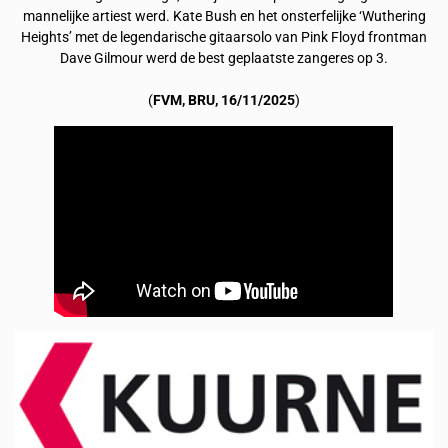
mannelijke artiest werd. Kate Bush en het onsterfelijke ‘Wuthering
Heights’ met de legendarische gitaarsolo van Pink Floyd frontman
Dave Gilmour werd de best geplaatste zangeres op 3.
(
FVM, BRU, 16/11/2025
)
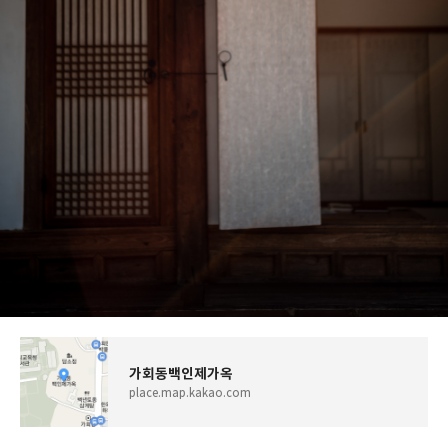
가회동백인제가옥
place.map.kakao.com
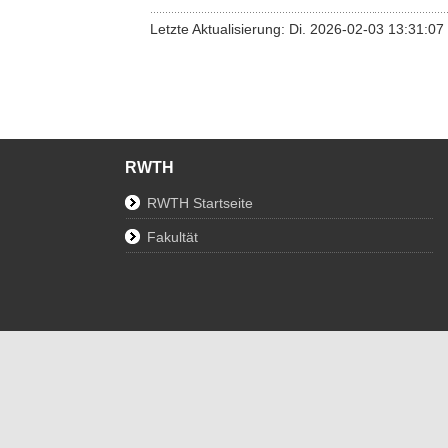
Letzte Aktualisierung: Di. 2026-02-03 13:31:07
RWTH
RWTH Startseite
Fakultät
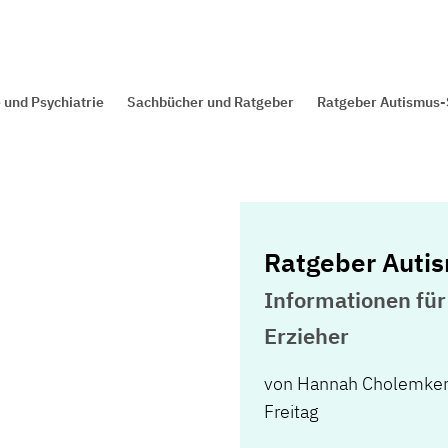
 und Psychiatrie
Sachbücher und Ratgeber
Ratgeber Autismus
Ratgeber Auti
Informationen für
Erzieher
von
Hannah Cholemker
Freitag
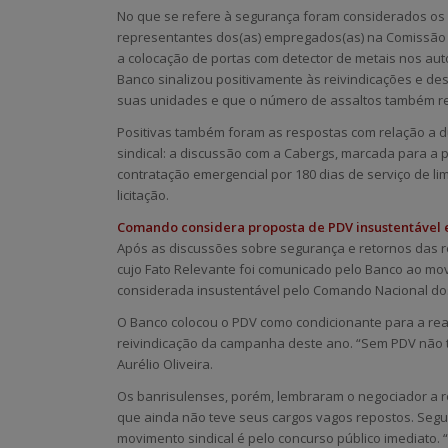
No que se refere à segurança foram considerados os
representantes dos(as) empregados(as) na Comissão
a colocação de portas com detector de metais nos a
Banco sinalizou positivamente às reivindicações e d
suas unidades e que o número de assaltos também r
Positivas também foram as respostas com relação a
sindical: a discussão com a Cabergs, marcada para a pr
contratação emergencial por 180 dias de serviço de l
licitação.
Comando considera proposta de PDV insustentável e
Após as discussões sobre segurança e retornos das r
cujo Fato Relevante foi comunicado pelo Banco ao movi
considerada insustentável pelo Comando Nacional dos
O Banco colocou o PDV como condicionante para a real
reivindicação da campanha deste ano. “Sem PDV não t
Aurélio Oliveira.
Os banrisulenses, porém, lembraram o negociador a r
que ainda não teve seus cargos vagos repostos. Segun
movimento sindical é pelo concurso público imediato.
━━━━━━━━━━━━━━━━━━━━━━━━━━━━━━
**What is being asked**: Please substitute "Pädagogen" for "Erzieher" in the data from the line containing "und Psychiatrie" through the end, keeping everything else unchanged. Give back only those lines, without the pictures.

**Response**:
 und Psychiatrie
Sachbücher und Ratgeber
Ratgeber Autismus
Ratgeber Auti
Informationen für
Pädagogen
von
Hannah Cholemker
Freitag
No que se refere à segurança foram considerados os
representantes dos(as) empregados(as) na Comissão
a colocação de portas com detector de metais nos a
Banco sinalizou positivamente às reivindicações e d
suas unidades e que o número de assaltos também r
Positivas também foram as respostas com relação a
sindical: a discussão com a Cabergs, marcada para a pr
contratação emergencial por 180 dias de serviço de l
licitação.
Comando considera proposta de PDV insustentável e
Após as discussões sobre segurança e retornos das r
cujo Fato Relevante foi comunicado pelo Banco ao movi
considerada insustentável pelo Comando Nacional dos
O Banco colocou o PDV como condicionante para a real
reivindicação da campanha deste ano. “Sem PDV não t
Aurélio Oliveira.
Os banrisulenses, porém, lembraram o negociador a r
que ainda não teve seus cargos vagos repostos. Segun
movimento sindical é pelo concurso público imediato.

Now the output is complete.